● **DATA FOR THIS EXERCISE**:
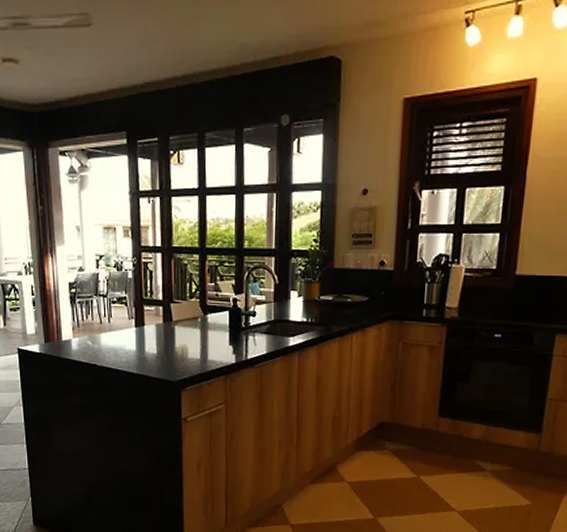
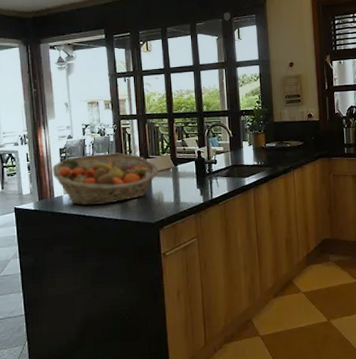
fruit basket: none [60,292,184,354] -> present [52,152,159,206]

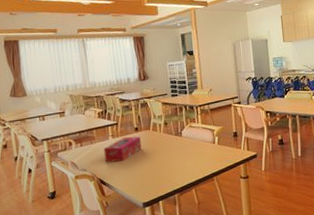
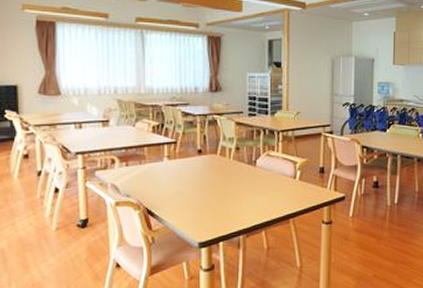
tissue box: present [104,136,142,162] -> none [156,160,204,190]

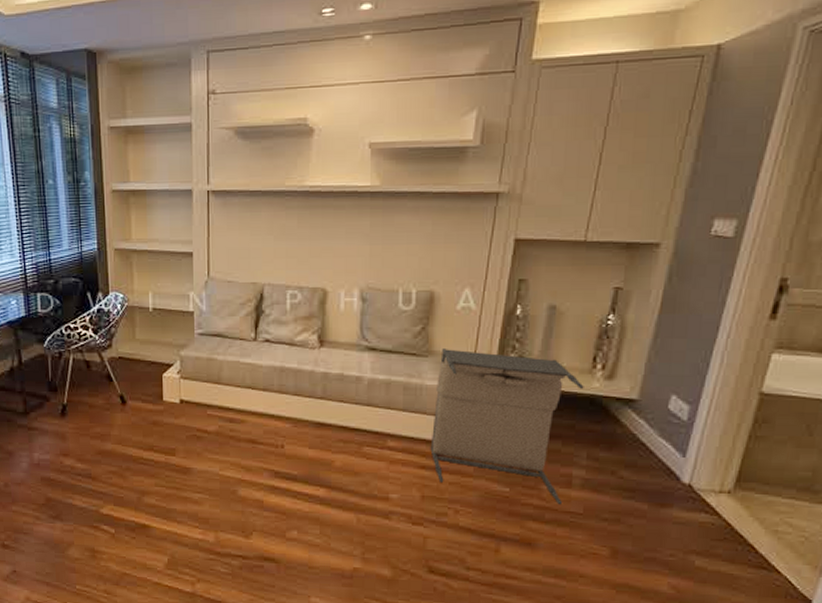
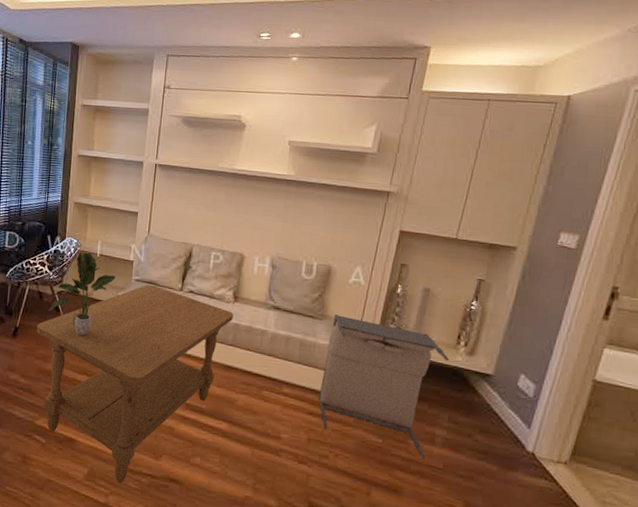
coffee table: none [88,337,320,568] -> present [37,284,233,483]
potted plant: none [99,307,175,406] -> present [48,251,116,336]

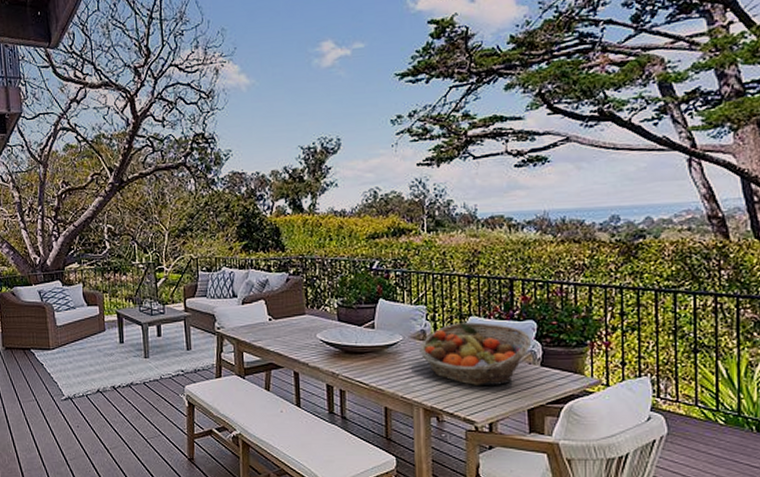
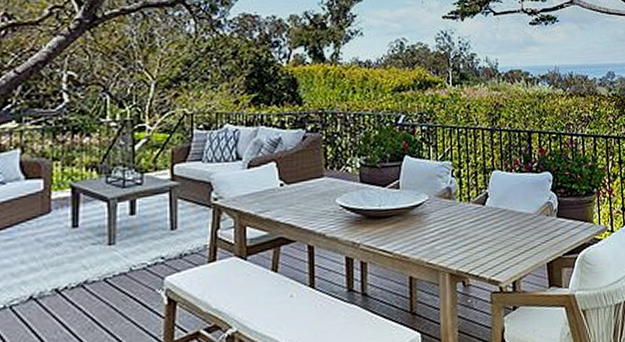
fruit basket: present [418,322,532,385] -> none [444,176,549,243]

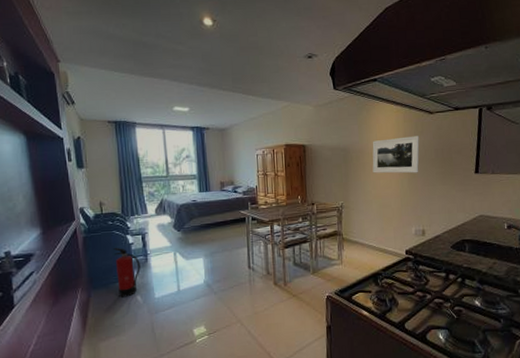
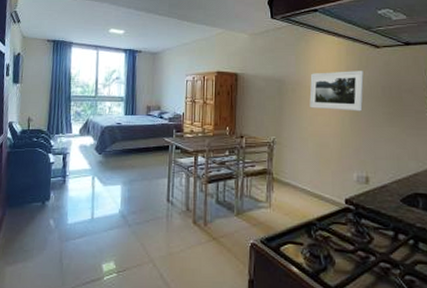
fire extinguisher: present [113,247,141,298] -> none [32,165,58,220]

● **EXERCISE PROMPT**: Transcribe every line from the one with "coffee table: none" to the last line of the records above, exactly, excluding pictures.

● **YOUR SOLUTION**:
coffee table: none [88,337,320,568] -> present [37,284,233,483]
potted plant: none [99,307,175,406] -> present [48,251,116,336]

fruit basket: present [418,322,532,385] -> none [444,176,549,243]

fire extinguisher: present [113,247,141,298] -> none [32,165,58,220]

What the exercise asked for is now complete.